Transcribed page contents
────────────────────────────────────────
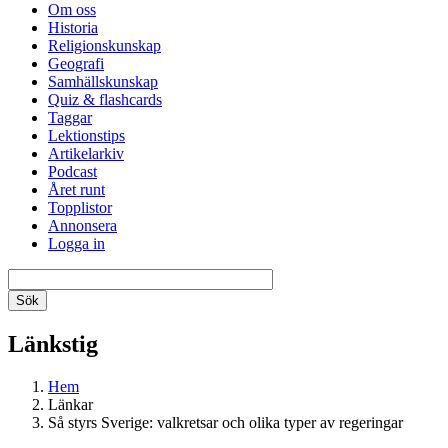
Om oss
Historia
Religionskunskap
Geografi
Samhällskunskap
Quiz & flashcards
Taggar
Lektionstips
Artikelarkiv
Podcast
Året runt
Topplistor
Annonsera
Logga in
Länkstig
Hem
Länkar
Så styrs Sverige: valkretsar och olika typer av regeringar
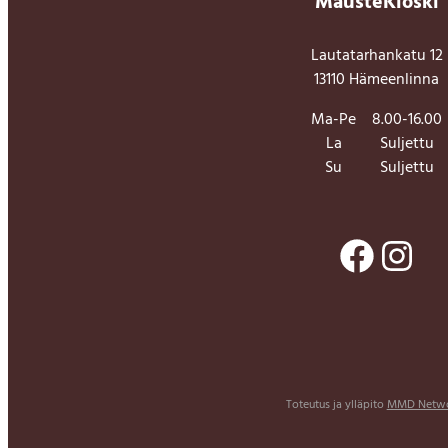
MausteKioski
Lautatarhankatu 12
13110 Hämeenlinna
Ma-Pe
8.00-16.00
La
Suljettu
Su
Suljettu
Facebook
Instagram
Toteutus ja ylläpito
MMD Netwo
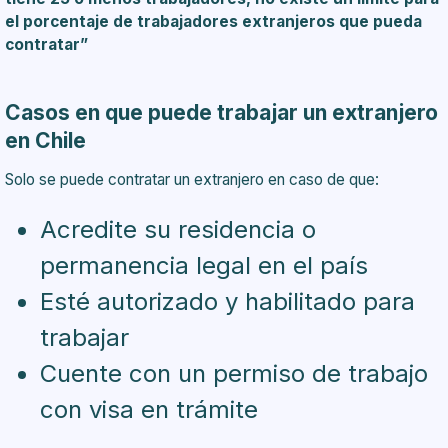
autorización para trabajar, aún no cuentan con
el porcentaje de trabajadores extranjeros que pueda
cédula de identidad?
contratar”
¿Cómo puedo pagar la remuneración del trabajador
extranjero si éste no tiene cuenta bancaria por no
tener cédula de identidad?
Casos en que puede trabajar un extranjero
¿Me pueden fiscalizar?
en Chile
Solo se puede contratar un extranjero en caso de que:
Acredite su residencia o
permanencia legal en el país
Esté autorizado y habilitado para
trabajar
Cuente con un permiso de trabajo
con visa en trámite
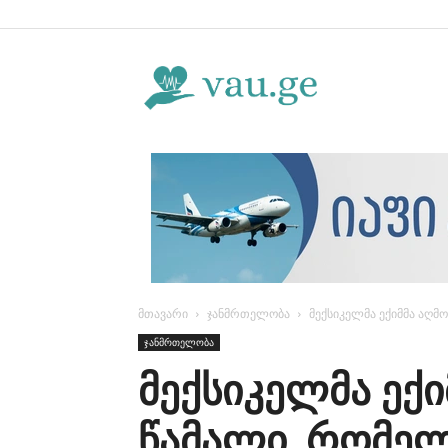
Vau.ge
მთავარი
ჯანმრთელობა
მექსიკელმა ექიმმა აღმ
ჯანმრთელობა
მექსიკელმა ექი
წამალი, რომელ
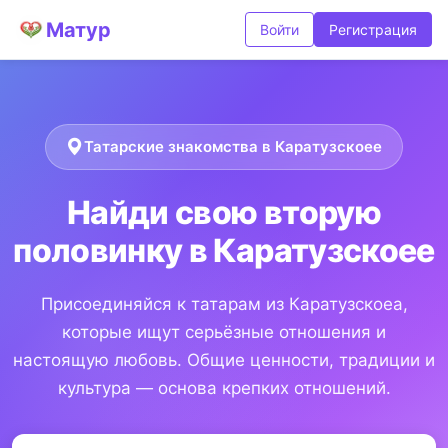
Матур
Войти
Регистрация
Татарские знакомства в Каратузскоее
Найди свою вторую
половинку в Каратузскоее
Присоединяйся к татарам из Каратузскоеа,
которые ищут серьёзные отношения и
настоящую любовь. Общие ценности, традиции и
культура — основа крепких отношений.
────────────────────────────────────────
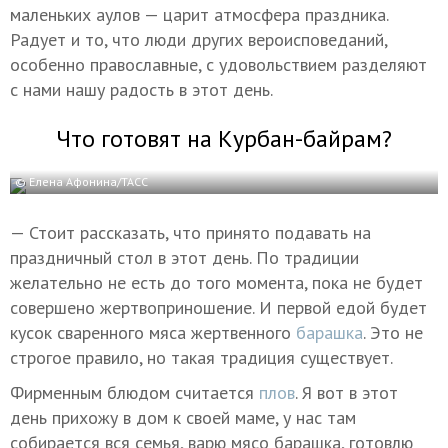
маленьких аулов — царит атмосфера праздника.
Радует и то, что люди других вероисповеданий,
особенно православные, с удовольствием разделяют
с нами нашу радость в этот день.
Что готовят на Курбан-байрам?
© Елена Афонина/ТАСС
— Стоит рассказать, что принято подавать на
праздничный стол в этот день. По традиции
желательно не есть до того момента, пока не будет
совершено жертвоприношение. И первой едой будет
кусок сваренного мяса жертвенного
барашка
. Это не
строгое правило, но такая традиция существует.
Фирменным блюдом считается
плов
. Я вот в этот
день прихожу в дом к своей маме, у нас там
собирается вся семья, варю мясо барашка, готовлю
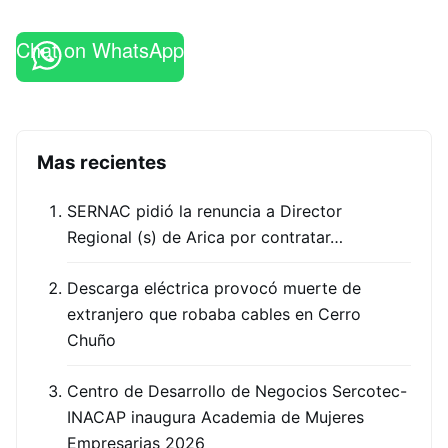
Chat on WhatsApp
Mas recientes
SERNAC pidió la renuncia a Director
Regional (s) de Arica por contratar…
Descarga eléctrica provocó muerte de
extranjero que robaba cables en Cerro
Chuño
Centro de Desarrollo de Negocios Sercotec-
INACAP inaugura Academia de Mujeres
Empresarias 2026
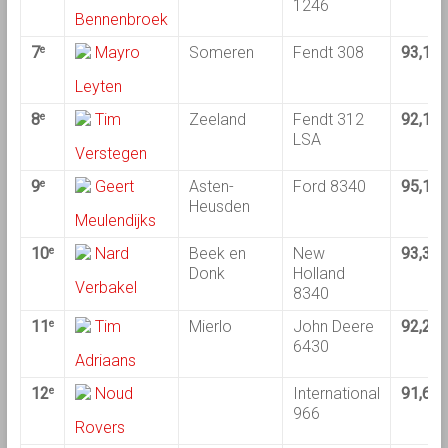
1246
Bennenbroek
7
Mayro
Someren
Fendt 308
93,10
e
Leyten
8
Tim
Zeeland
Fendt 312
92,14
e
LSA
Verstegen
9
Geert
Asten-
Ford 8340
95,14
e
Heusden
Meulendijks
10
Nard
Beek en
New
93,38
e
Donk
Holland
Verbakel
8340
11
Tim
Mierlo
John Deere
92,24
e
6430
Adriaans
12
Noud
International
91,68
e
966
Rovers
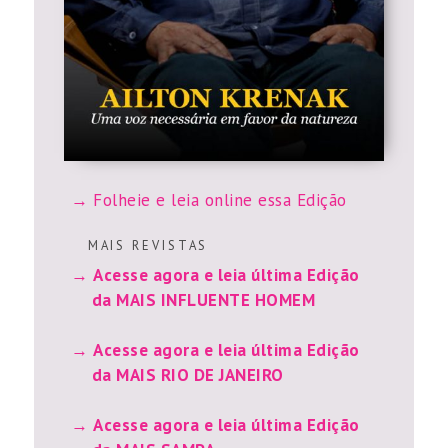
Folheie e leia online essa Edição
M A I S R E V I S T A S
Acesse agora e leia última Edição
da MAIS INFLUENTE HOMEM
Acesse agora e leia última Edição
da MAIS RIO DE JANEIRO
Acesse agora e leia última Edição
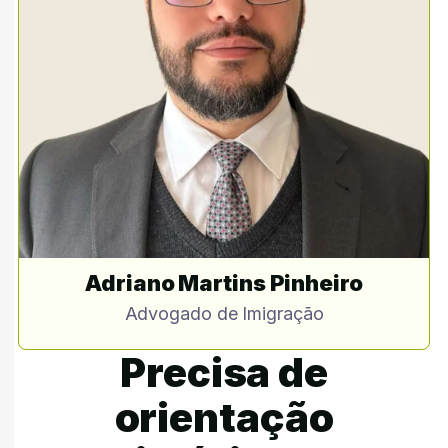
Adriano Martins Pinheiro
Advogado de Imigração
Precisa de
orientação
────────────────────────────────────────
▶ To do
A single number is the answer: the count of lines above that include the string "день".

▶ Answer section
3